Featured image of post Recipe of Mary Berry Potato Gratin With Carrots

Recipe of Mary Berry Potato Gratin With Carrots

This potato gratin recipe is the perfect side dish for any meal, whether its weeknight dinners or holiday meals!

Chef John's Truffled Potato Gratin

Sprinkle with 1/4 tsp salt and generous amount of pepper.

Recipe Summary Chef John's Truffled Potato Gratin

I used a mix of brown and lobster mushrooms, which worked very nicely, but this recipe will be spectacular with any mushroom. If you can find some wild mushrooms like morel, chanterelle, porcini, or lobster, use them. But if you can't, use regular supermarket mushrooms and you will still be rewarded with a very memorable potato side dish.
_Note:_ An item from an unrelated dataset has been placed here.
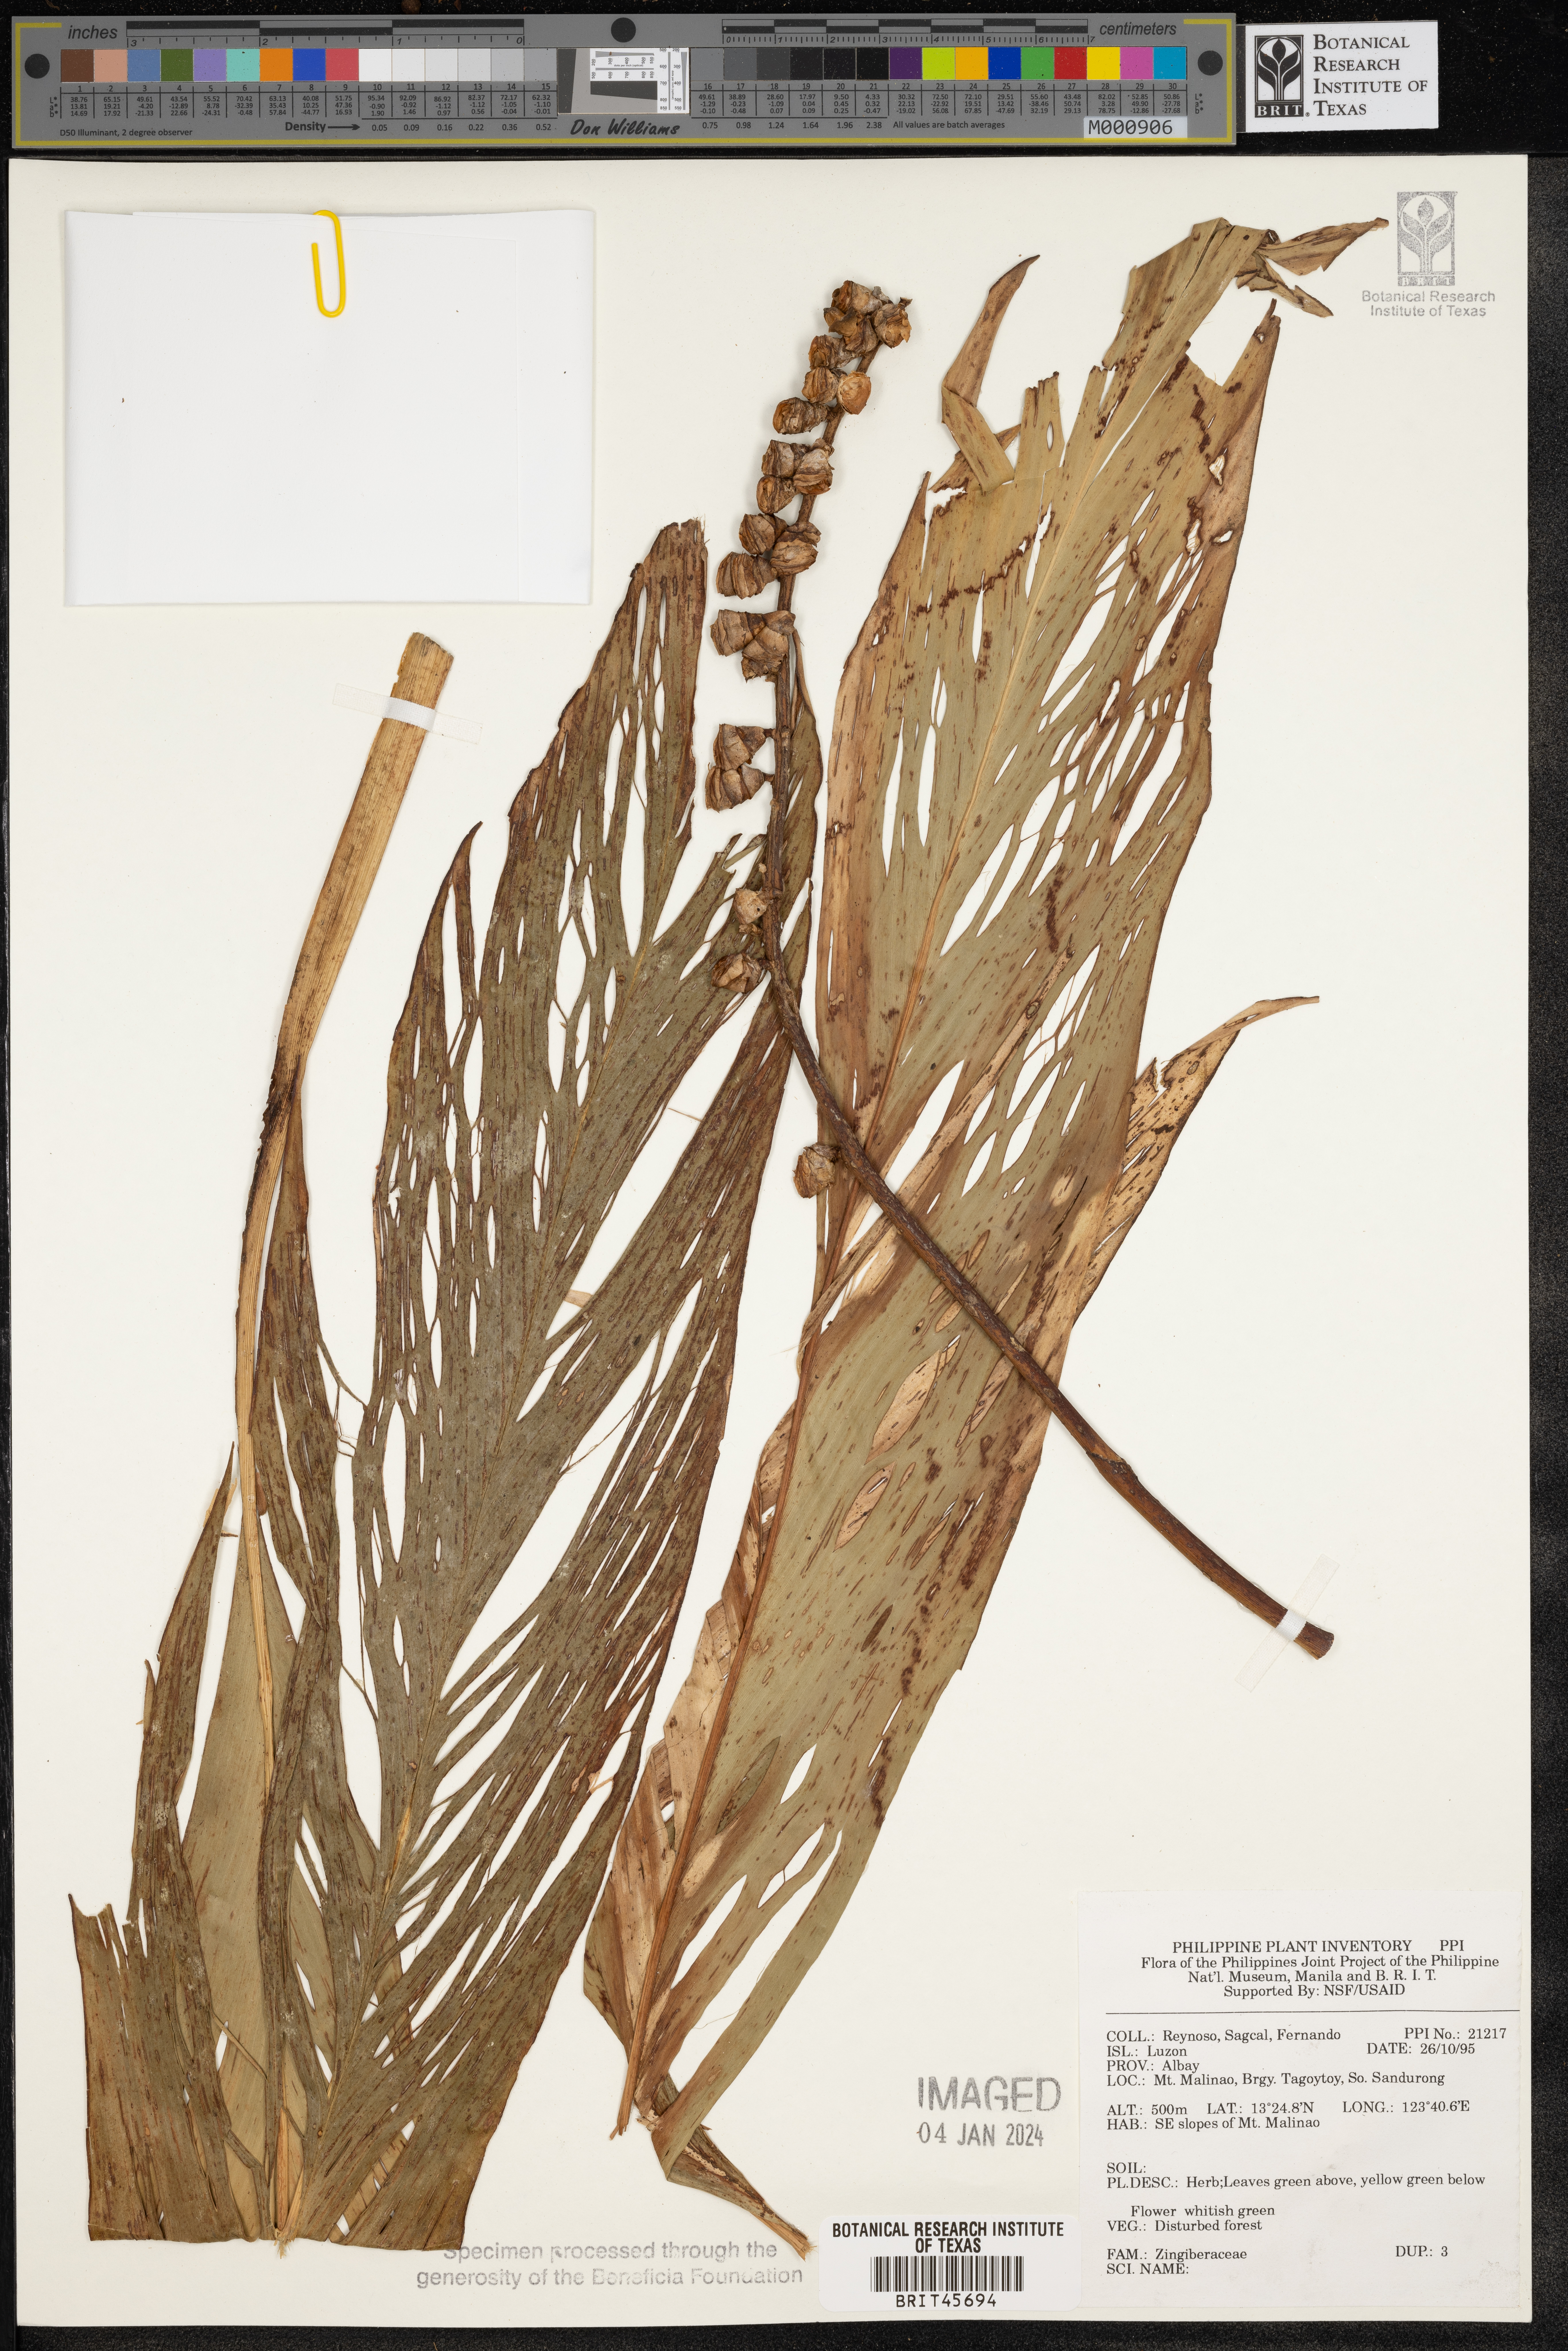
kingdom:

Ingredients | Mary Berry Potato Gratin With Carrots

  • 1 ⅓ tablespoons butter
  • 1 tablespoon olive oil
  • 5 cups sliced mushrooms
  • 2 teaspoons butter, softened
  • 1 clove garlic, minced (Optional)
  • 5 russet potatoes, peeled and very thinly sliced
  • salt and freshly ground black pepper to taste
  • 1 teaspoon minced fresh thyme, divided
  • 6 ounces sottocenere (Italian semi-soft truffle cheese), shredded
  • 1 cup chicken stock
  • 2 cups heavy whipping cream
  • Directions

  • Melt 1 1/3 tablespoon butter with olive oil in a large saucepan over medium-high heat; cook mushrooms in the hot butter-oil mixture, stirring often, until browned on the edges, 15 to 20 minutes.
  • Preheat oven to 350 degrees F (175 degrees C). Combine 2 teaspoons softened butter with garlic in a small bowl; butter a 9x13-inch baking dish with garlic butter.
  • Spread 1/3 the potatoes into the bottom of the prepared baking dish in a layer; season with salt, black pepper, 1/2 the thyme leaves, and 1/2 the cooked mushrooms. Sprinkle almost half the sottocenere cheese over potatoes, reserving about 3 tablespoons for the top. Layer next 1/3 the potatoes over cheese, season with salt and black pepper, remaining 1/2 thyme leaves, 1/2 the remaining cheese, remaining mushrooms, and last layer of potatoes. Season potatoes with more salt and black pepper. Pour chicken stock and cream over the top. Sprinkle with more salt and black pepper and reserved 3 tablespoons of sottocenere cheese. Cover dish loosely with aluminum foil; tent the foil a little so it doesn't touch the potatoes.
  • Bake in the preheated oven until potatoes are bubbly, about 45 minutes. Remove foil and cook until top is browned, about 15 more minutes. Let cool slightly before serving.
  • Info | Mary Berry Potato Gratin With Carrots

    prep: 15 mins cook: 1 hr total: 1 hr 15 mins Servings: 6 Yield: 6 servings

    TAG : Chef John's Truffled Potato Gratin

    Side Dish, Potato Side Dish Recipes, Potatoes Au Gratin Recipes,


    Images of Mary Berry Potato Gratin With Carrots

    Mary Berry Potato Gratin With Carrots / The official mary berry cooks recipe book was released on 27 february 2014.